=== Supplied entries ===

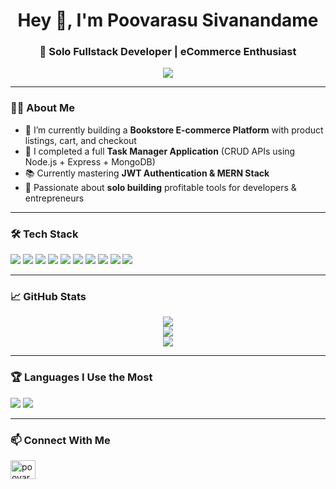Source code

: <h1 align="center">Hey 👋, I'm Poovarasu Sivanandame</h1>
<h3 align="center">🚀 Solo Fullstack Developer | eCommerce Enthusiast</h3>

<p align="center">
  <img src="https://readme-typing-svg.herokuapp.com?font=Fira+Code&size=20&duration=3000&pause=1000&center=true&vCenter=true&width=500&lines=Backend+Developer;Node.js+%7C+Express.js+%7C+MongoDB;Clean+Code+%7C+Scalable+APIs;Open+to+Collaboration+%F0%9F%92%AC;Lifelong+Learner+%F0%9F%93%9A" />
</p>

---

### 🧑‍💻 About Me

- 🔭 I’m currently building a **Bookstore E-commerce Platform** with product listings, cart, and checkout  
- 💼 I completed a full **Task Manager Application** (CRUD APIs using Node.js + Express + MongoDB)  
- 📚 Currently mastering **JWT Authentication & MERN Stack**  
- 🧠 Passionate about **solo building** profitable tools for developers & entrepreneurs  

---

### 🛠️ Tech Stack

<p align="left">
  <img src="https://img.shields.io/badge/Node.js-339933?style=for-the-badge&logo=node.js&logoColor=white" />
  <img src="https://img.shields.io/badge/JavaScript-F7DF1E?style=for-the-badge&logo=javascript&logoColor=black" />
  <img src="https://img.shields.io/badge/Python-3776AB?style=for-the-badge&logo=python&logoColor=white" />
  <img src="https://img.shields.io/badge/Java-ED8B00?style=for-the-badge&logo=java&logoColor=white" />
  <img src="https://img.shields.io/badge/HTML5-E34F26?style=for-the-badge&logo=html5&logoColor=white" />
  <img src="https://img.shields.io/badge/CSS3-1572B6?style=for-the-badge&logo=css3&logoColor=white" />
  <img src="https://img.shields.io/badge/Adobe%20XD-FF61F6?style=for-the-badge&logo=adobe%20xd&logoColor=white" />
  <img src="https://img.shields.io/badge/Figma-F24E1E?style=for-the-badge&logo=figma&logoColor=white" />
  <img src="https://img.shields.io/badge/VSCode-007ACC?style=for-the-badge&logo=visual%20studio%20code&logoColor=white" />
  <img src="https://img.shields.io/badge/GitHub-181717?style=for-the-badge&logo=github&logoColor=white" />
</p>

---

### 📈 GitHub Stats

<p align="center">
  <img src="https://github-readme-stats.vercel.app/api?username=Poovarasu&show_icons=true&theme=github_dark" />
  <br/>
  <img src="https://github-readme-stats.vercel.app/api/top-langs/?username=Poovarasur&layout=compact&theme=github_dark" />
  <br/>
  <img src="https://v0-git-hub-streak-score-card-phi.vercel.app/api?user=Poovarasu&theme=dark"  />
</p>

---

### 🏆 Languages I Use the Most

<p align="left">
  <img src="https://img.shields.io/badge/Python-3776AB?style=for-the-badge&logo=python&logoColor=white" />
  <img src="https://img.shields.io/badge/Java-ED8B00?style=for-the-badge&logo=java&logoColor=white" />
</p>

---

### 📫 Connect With Me

<p align="left">
  <a href="https://www.linkedin.com/in/poovarasu-sivanandame-a0b922258" target="blank">
    <img align="center" src="https://raw.githubusercontent.com/rahuldkjain/github-profile-readme-generator/master/src/images/icons/Social/linked-in-alt.svg" alt="poovarasu-sivanandame" height="30" width="40" />
  </a>
</p>

<!--
---

### 🧠 Quote I Live By

> "Build before you’re ready. Ship before it’s perfect." 🚀

---

### 🧩 Fun Fact

I believe in building tools that people **actually use** — not just code for code's sake 💡
-->
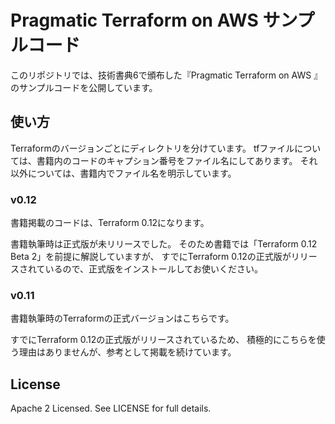 # Pragmatic Terraform on AWS サンプルコード

このリポジトリでは、技術書典6で頒布した『Pragmatic Terraform on AWS 』のサンプルコードを公開しています。

## 使い方

Terraformのバージョンごとにディレクトリを分けています。
tfファイルについては、書籍内のコードのキャプション番号をファイル名にしてあります。
それ以外については、書籍内でファイル名を明示しています。

### v0.12

書籍掲載のコードは、Terraform 0.12になります。

書籍執筆時は正式版が未リリースでした。
そのため書籍では「Terraform 0.12 Beta 2」を前提に解説していますが、
すでにTerraform 0.12の正式版がリリースされているので、正式版をインストールしてお使いください。


### v0.11

書籍執筆時のTerraformの正式バージョンはこちらです。

すでにTerraform 0.12の正式版がリリースされているため、
積極的にこちらを使う理由はありませんが、参考として掲載を続けています。


## License

Apache 2 Licensed. See LICENSE for full details.
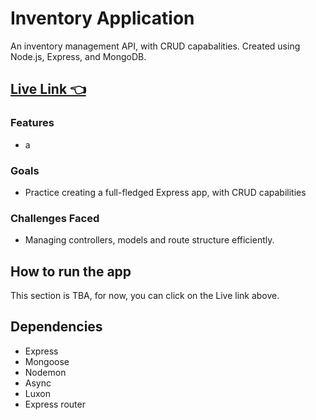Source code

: # Inventory Application

An inventory management API, with CRUD capabalities. Created using Node.js, Express, and MongoDB.
## [Live Link 👈]()

### Features
- a

### Goals
- Practice creating a full-fledged Express app, with CRUD capabilities

### Challenges Faced
- Managing controllers, models and route structure efficiently.

## How to run the app
This section is TBA, for now, you can click on the Live link above.

## Dependencies
- Express
- Mongoose
- Nodemon
- Async
- Luxon
- Express router
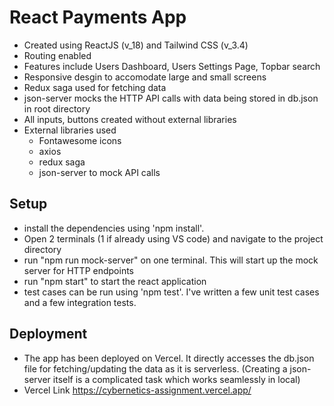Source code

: # React Payments App

 - Created using ReactJS (v_18) and Tailwind CSS (v_3.4)
 - Routing enabled
 - Features include Users Dashboard, Users Settings Page, Topbar search
 - Responsive desgin to accomodate large and small screens
 - Redux saga used for fetching data
 - json-server mocks the HTTP API calls with data being stored in db.json in root directory
 - All inputs, buttons created without external libraries
 - External libraries used
    - Fontawesome icons
    - axios
    - redux saga
    - json-server to mock API calls

## Setup
 
 - install the dependencies using 'npm install'.
 - Open 2 terminals (1 if already using VS code) and navigate to the project directory
 - run "npm run mock-server" on one terminal. This will start up the mock server for HTTP endpoints
 - run "npm start" to start the react application
 - test cases can be run using 'npm test'. I've written a few unit test cases and a few integration tests.

 ## Deployment

 - The app has been deployed on Vercel. It directly accesses the db.json file for fetching/updating the data as it is serverless. (Creating a json-server itself is a complicated task which works seamlessly in local)
 - Vercel Link https://cybernetics-assignment.vercel.app/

===

_Instructions for the task_. Rewrite the source text of every entry with "Bookstore E-commerce Platform" replaced by "Online Bookshop Platform" and everything else unchanged. Leave the pictures out of your answer.

_Result of this task_.
Source code

: <h1 align="center">Hey 👋, I'm Poovarasu Sivanandame</h1>
<h3 align="center">🚀 Solo Fullstack Developer | eCommerce Enthusiast</h3>

<p align="center">
  <img src="https://readme-typing-svg.herokuapp.com?font=Fira+Code&size=20&duration=3000&pause=1000&center=true&vCenter=true&width=500&lines=Backend+Developer;Node.js+%7C+Express.js+%7C+MongoDB;Clean+Code+%7C+Scalable+APIs;Open+to+Collaboration+%F0%9F%92%AC;Lifelong+Learner+%F0%9F%93%9A" />
</p>

---

### 🧑‍💻 About Me

- 🔭 I’m currently building a **Online Bookshop Platform** with product listings, cart, and checkout  
- 💼 I completed a full **Task Manager Application** (CRUD APIs using Node.js + Express + MongoDB)  
- 📚 Currently mastering **JWT Authentication & MERN Stack**  
- 🧠 Passionate about **solo building** profitable tools for developers & entrepreneurs  

---

### 🛠️ Tech Stack

<p align="left">
  <img src="https://img.shields.io/badge/Node.js-339933?style=for-the-badge&logo=node.js&logoColor=white" />
  <img src="https://img.shields.io/badge/JavaScript-F7DF1E?style=for-the-badge&logo=javascript&logoColor=black" />
  <img src="https://img.shields.io/badge/Python-3776AB?style=for-the-badge&logo=python&logoColor=white" />
  <img src="https://img.shields.io/badge/Java-ED8B00?style=for-the-badge&logo=java&logoColor=white" />
  <img src="https://img.shields.io/badge/HTML5-E34F26?style=for-the-badge&logo=html5&logoColor=white" />
  <img src="https://img.shields.io/badge/CSS3-1572B6?style=for-the-badge&logo=css3&logoColor=white" />
  <img src="https://img.shields.io/badge/Adobe%20XD-FF61F6?style=for-the-badge&logo=adobe%20xd&logoColor=white" />
  <img src="https://img.shields.io/badge/Figma-F24E1E?style=for-the-badge&logo=figma&logoColor=white" />
  <img src="https://img.shields.io/badge/VSCode-007ACC?style=for-the-badge&logo=visual%20studio%20code&logoColor=white" />
  <img src="https://img.shields.io/badge/GitHub-181717?style=for-the-badge&logo=github&logoColor=white" />
</p>

---

### 📈 GitHub Stats

<p align="center">
  <img src="https://github-readme-stats.vercel.app/api?username=Poovarasu&show_icons=true&theme=github_dark" />
  <br/>
  <img src="https://github-readme-stats.vercel.app/api/top-langs/?username=Poovarasur&layout=compact&theme=github_dark" />
  <br/>
  <img src="https://v0-git-hub-streak-score-card-phi.vercel.app/api?user=Poovarasu&theme=dark"  />
</p>

---

### 🏆 Languages I Use the Most

<p align="left">
  <img src="https://img.shields.io/badge/Python-3776AB?style=for-the-badge&logo=python&logoColor=white" />
  <img src="https://img.shields.io/badge/Java-ED8B00?style=for-the-badge&logo=java&logoColor=white" />
</p>

---

### 📫 Connect With Me

<p align="left">
  <a href="https://www.linkedin.com/in/poovarasu-sivanandame-a0b922258" target="blank">
    <img align="center" src="https://raw.githubusercontent.com/rahuldkjain/github-profile-readme-generator/master/src/images/icons/Social/linked-in-alt.svg" alt="poovarasu-sivanandame" height="30" width="40" />
  </a>
</p>

<!--
---

### 🧠 Quote I Live By

> "Build before you’re ready. Ship before it’s perfect." 🚀

---

### 🧩 Fun Fact

I believe in building tools that people **actually use** — not just code for code's sake 💡
-->
 # Pragmatic Terraform on AWS サンプルコード

このリポジトリでは、技術書典6で頒布した『Pragmatic Terraform on AWS 』のサンプルコードを公開しています。

## 使い方

Terraformのバージョンごとにディレクトリを分けています。
tfファイルについては、書籍内のコードのキャプション番号をファイル名にしてあります。
それ以外については、書籍内でファイル名を明示しています。

### v0.12

書籍掲載のコードは、Terraform 0.12になります。

書籍執筆時は正式版が未リリースでした。
そのため書籍では「Terraform 0.12 Beta 2」を前提に解説していますが、
すでにTerraform 0.12の正式版がリリースされているので、正式版をインストールしてお使いください。


### v0.11

書籍執筆時のTerraformの正式バージョンはこちらです。

すでにTerraform 0.12の正式版がリリースされているため、
積極的にこちらを使う理由はありませんが、参考として掲載を続けています。


## License

Apache 2 Licensed. See LICENSE for full details.
Source code

: # Inventory Application

An inventory management API, with CRUD capabalities. Created using Node.js, Express, and MongoDB.
## [Live Link 👈]()

### Features
- a

### Goals
- Practice creating a full-fledged Express app, with CRUD capabilities

### Challenges Faced
- Managing controllers, models and route structure efficiently.

## How to run the app
This section is TBA, for now, you can click on the Live link above.

## Dependencies
- Express
- Mongoose
- Nodemon
- Async
- Luxon
- Express router
Source code

: # React Payments App

 - Created using ReactJS (v_18) and Tailwind CSS (v_3.4)
 - Routing enabled
 - Features include Users Dashboard, Users Settings Page, Topbar search
 - Responsive desgin to accomodate large and small screens
 - Redux saga used for fetching data
 - json-server mocks the HTTP API calls with data being stored in db.json in root directory
 - All inputs, buttons created without external libraries
 - External libraries used
    - Fontawesome icons
    - axios
    - redux saga
    - json-server to mock API calls

## Setup
 
 - install the dependencies using 'npm install'.
 - Open 2 terminals (1 if already using VS code) and navigate to the project directory
 - run "npm run mock-server" on one terminal. This will start up the mock server for HTTP endpoints
 - run "npm start" to start the react application
 - test cases can be run using 'npm test'. I've written a few unit test cases and a few integration tests.

 ## Deployment

 - The app has been deployed on Vercel. It directly accesses the db.json file for fetching/updating the data as it is serverless. (Creating a json-server itself is a complicated task which works seamlessly in local)
 - Vercel Link https://cybernetics-assignment.vercel.app/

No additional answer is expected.